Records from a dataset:
►

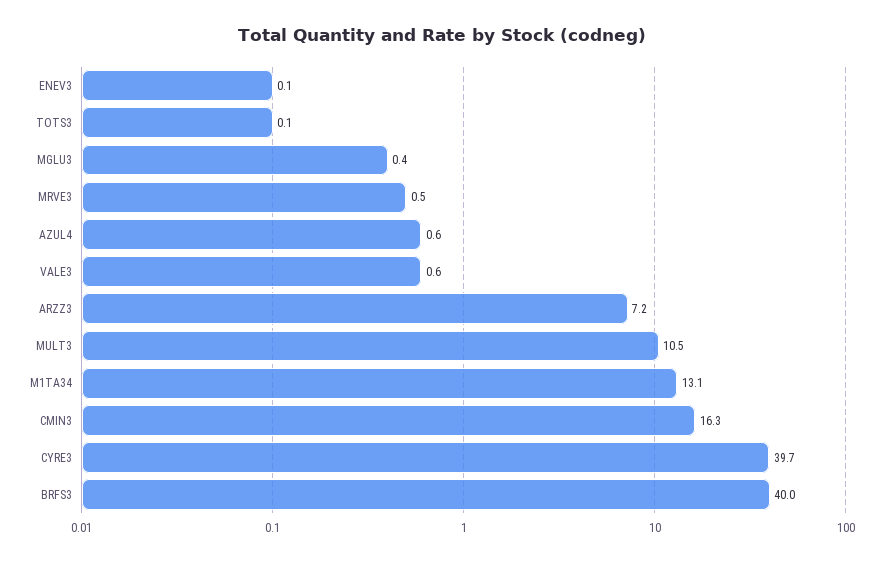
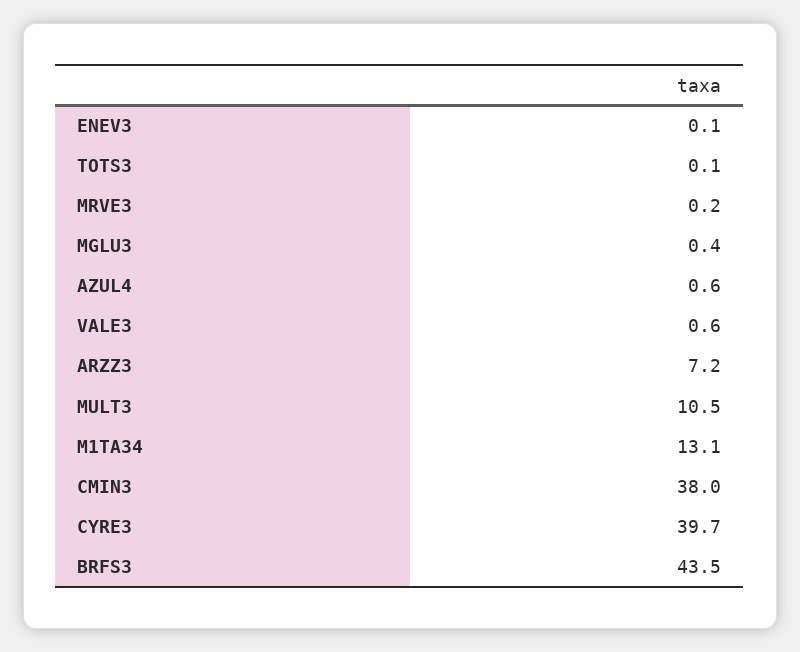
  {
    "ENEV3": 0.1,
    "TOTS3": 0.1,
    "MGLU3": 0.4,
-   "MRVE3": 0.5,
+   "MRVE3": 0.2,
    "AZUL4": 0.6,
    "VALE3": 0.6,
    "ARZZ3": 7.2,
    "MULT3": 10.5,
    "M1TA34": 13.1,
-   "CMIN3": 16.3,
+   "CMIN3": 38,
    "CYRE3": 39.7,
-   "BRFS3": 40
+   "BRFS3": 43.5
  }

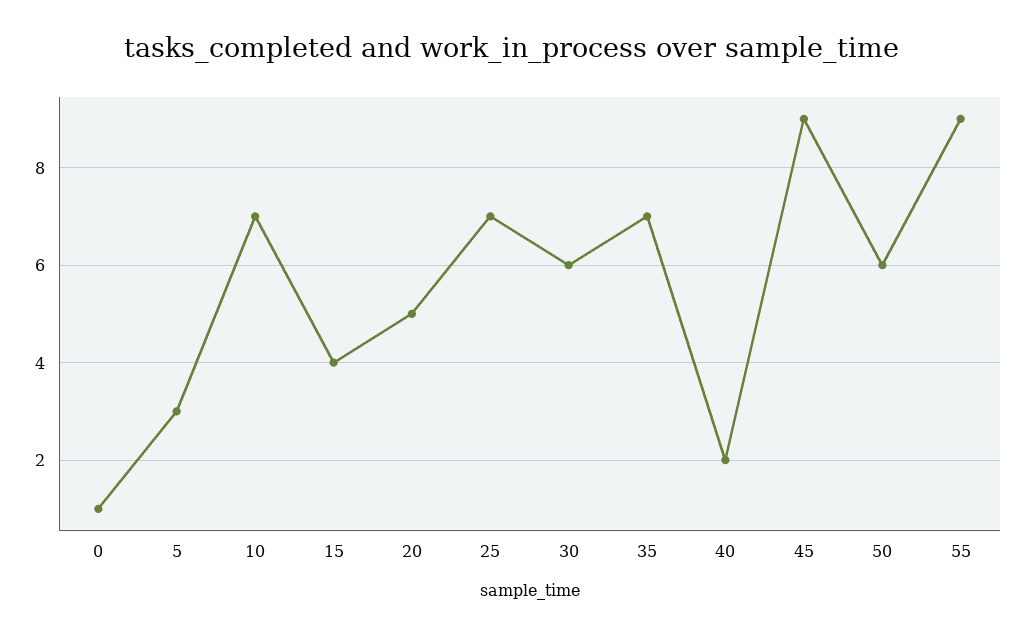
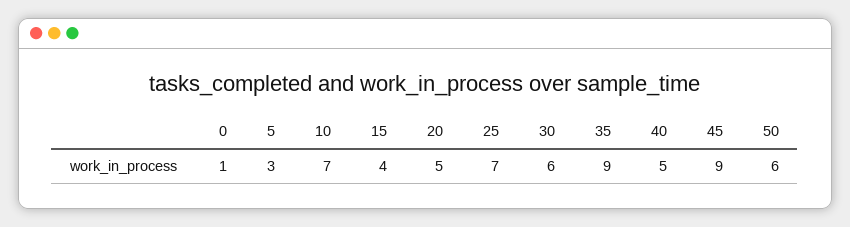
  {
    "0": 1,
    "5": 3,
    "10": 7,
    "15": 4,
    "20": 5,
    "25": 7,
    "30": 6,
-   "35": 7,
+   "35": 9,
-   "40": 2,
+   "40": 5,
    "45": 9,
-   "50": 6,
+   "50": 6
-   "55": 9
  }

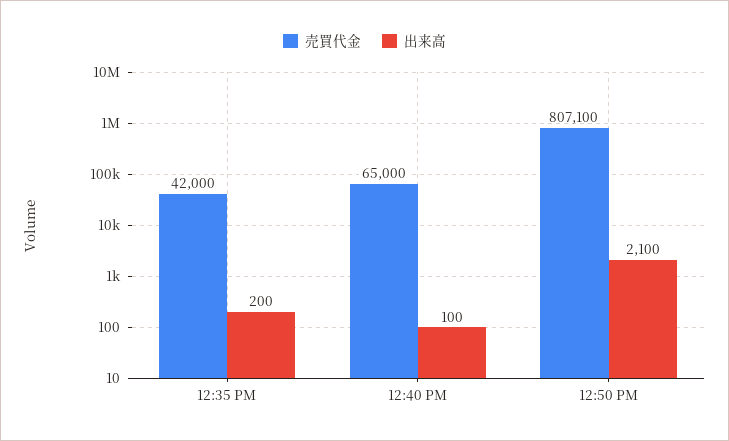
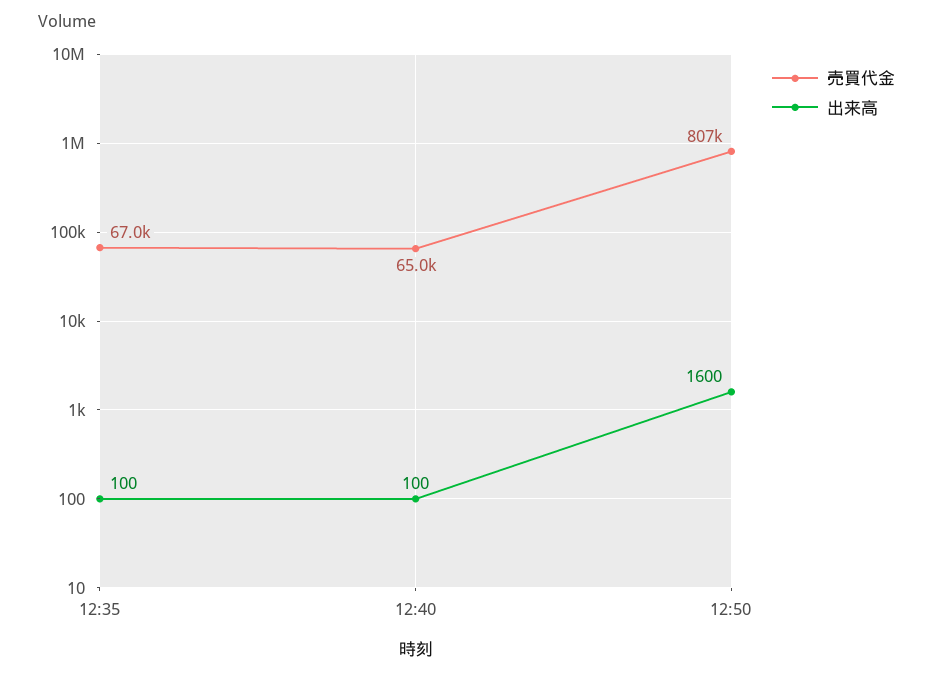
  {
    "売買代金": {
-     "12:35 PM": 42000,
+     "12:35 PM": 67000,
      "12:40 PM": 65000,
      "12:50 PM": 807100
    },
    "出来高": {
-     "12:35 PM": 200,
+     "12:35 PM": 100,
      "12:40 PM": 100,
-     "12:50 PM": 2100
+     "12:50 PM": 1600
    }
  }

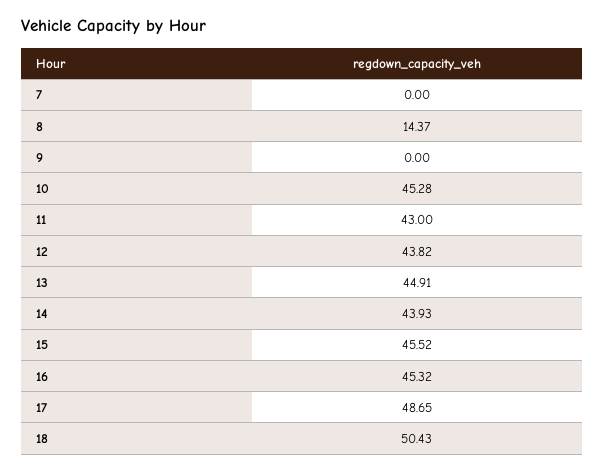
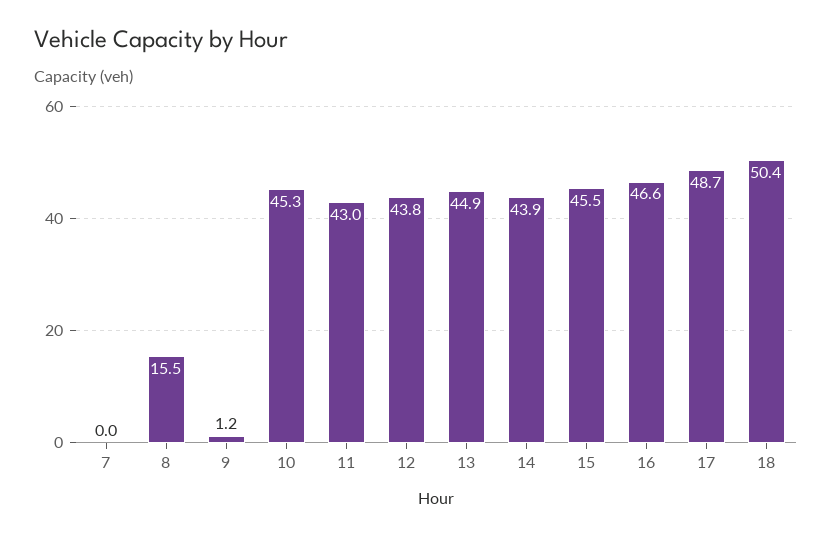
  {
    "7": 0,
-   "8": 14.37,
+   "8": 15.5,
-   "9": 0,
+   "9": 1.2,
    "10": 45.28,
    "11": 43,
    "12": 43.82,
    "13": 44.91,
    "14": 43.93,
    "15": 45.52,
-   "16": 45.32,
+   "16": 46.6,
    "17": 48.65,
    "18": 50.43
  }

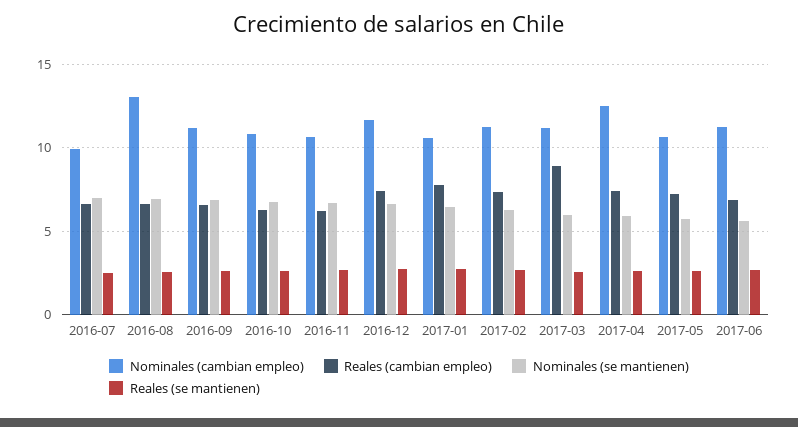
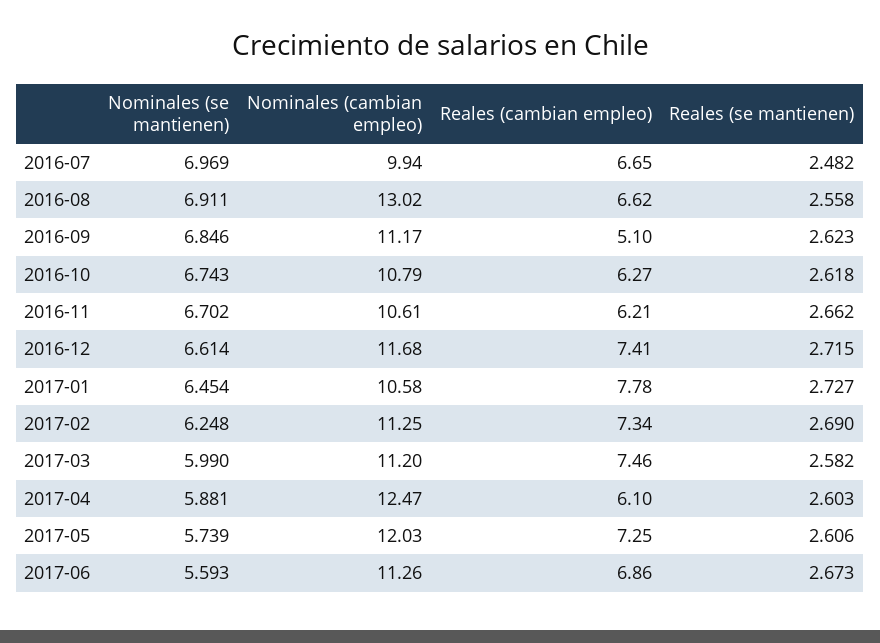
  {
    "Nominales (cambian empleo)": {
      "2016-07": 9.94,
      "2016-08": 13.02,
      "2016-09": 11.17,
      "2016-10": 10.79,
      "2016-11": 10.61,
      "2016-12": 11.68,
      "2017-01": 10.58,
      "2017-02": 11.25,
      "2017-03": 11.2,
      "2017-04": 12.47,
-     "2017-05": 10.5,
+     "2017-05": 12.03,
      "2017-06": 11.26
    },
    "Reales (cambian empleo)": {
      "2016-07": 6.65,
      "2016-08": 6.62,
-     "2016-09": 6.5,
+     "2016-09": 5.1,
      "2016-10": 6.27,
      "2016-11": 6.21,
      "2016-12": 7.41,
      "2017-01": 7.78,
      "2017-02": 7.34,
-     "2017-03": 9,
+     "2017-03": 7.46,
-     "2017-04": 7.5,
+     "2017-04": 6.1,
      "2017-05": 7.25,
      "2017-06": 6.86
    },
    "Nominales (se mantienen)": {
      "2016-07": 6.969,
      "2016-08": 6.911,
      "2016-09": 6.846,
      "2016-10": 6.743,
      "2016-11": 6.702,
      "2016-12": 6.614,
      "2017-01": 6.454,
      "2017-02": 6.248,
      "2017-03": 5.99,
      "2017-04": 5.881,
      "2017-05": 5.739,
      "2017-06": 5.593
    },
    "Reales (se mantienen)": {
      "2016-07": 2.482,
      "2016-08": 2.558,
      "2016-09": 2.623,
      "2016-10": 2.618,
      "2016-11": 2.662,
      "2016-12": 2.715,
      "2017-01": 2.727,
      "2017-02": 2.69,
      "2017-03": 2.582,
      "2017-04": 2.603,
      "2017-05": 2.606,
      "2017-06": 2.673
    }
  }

◄

* DIRECTIONS FOR THIS TASK
The answer must repeat every record exactly, with all pictures left out.

* RESPONSE TO THE TASK
  {
    "ENEV3": 0.1,
    "TOTS3": 0.1,
    "MGLU3": 0.4,
-   "MRVE3": 0.5,
+   "MRVE3": 0.2,
    "AZUL4": 0.6,
    "VALE3": 0.6,
    "ARZZ3": 7.2,
    "MULT3": 10.5,
    "M1TA34": 13.1,
-   "CMIN3": 16.3,
+   "CMIN3": 38,
    "CYRE3": 39.7,
-   "BRFS3": 40
+   "BRFS3": 43.5
  }

  {
    "0": 1,
    "5": 3,
    "10": 7,
    "15": 4,
    "20": 5,
    "25": 7,
    "30": 6,
-   "35": 7,
+   "35": 9,
-   "40": 2,
+   "40": 5,
    "45": 9,
-   "50": 6,
+   "50": 6
-   "55": 9
  }

  {
    "売買代金": {
-     "12:35 PM": 42000,
+     "12:35 PM": 67000,
      "12:40 PM": 65000,
      "12:50 PM": 807100
    },
    "出来高": {
-     "12:35 PM": 200,
+     "12:35 PM": 100,
      "12:40 PM": 100,
-     "12:50 PM": 2100
+     "12:50 PM": 1600
    }
  }

  {
    "7": 0,
-   "8": 14.37,
+   "8": 15.5,
-   "9": 0,
+   "9": 1.2,
    "10": 45.28,
    "11": 43,
    "12": 43.82,
    "13": 44.91,
    "14": 43.93,
    "15": 45.52,
-   "16": 45.32,
+   "16": 46.6,
    "17": 48.65,
    "18": 50.43
  }

  {
    "Nominales (cambian empleo)": {
      "2016-07": 9.94,
      "2016-08": 13.02,
      "2016-09": 11.17,
      "2016-10": 10.79,
      "2016-11": 10.61,
      "2016-12": 11.68,
      "2017-01": 10.58,
      "2017-02": 11.25,
      "2017-03": 11.2,
      "2017-04": 12.47,
-     "2017-05": 10.5,
+     "2017-05": 12.03,
      "2017-06": 11.26
    },
    "Reales (cambian empleo)": {
      "2016-07": 6.65,
      "2016-08": 6.62,
-     "2016-09": 6.5,
+     "2016-09": 5.1,
      "2016-10": 6.27,
      "2016-11": 6.21,
      "2016-12": 7.41,
      "2017-01": 7.78,
      "2017-02": 7.34,
-     "2017-03": 9,
+     "2017-03": 7.46,
-     "2017-04": 7.5,
+     "2017-04": 6.1,
      "2017-05": 7.25,
      "2017-06": 6.86
    },
    "Nominales (se mantienen)": {
      "2016-07": 6.969,
      "2016-08": 6.911,
      "2016-09": 6.846,
      "2016-10": 6.743,
      "2016-11": 6.702,
      "2016-12": 6.614,
      "2017-01": 6.454,
      "2017-02": 6.248,
      "2017-03": 5.99,
      "2017-04": 5.881,
      "2017-05": 5.739,
      "2017-06": 5.593
    },
    "Reales (se mantienen)": {
      "2016-07": 2.482,
      "2016-08": 2.558,
      "2016-09": 2.623,
      "2016-10": 2.618,
      "2016-11": 2.662,
      "2016-12": 2.715,
      "2017-01": 2.727,
      "2017-02": 2.69,
      "2017-03": 2.582,
      "2017-04": 2.603,
      "2017-05": 2.606,
      "2017-06": 2.673
    }
  }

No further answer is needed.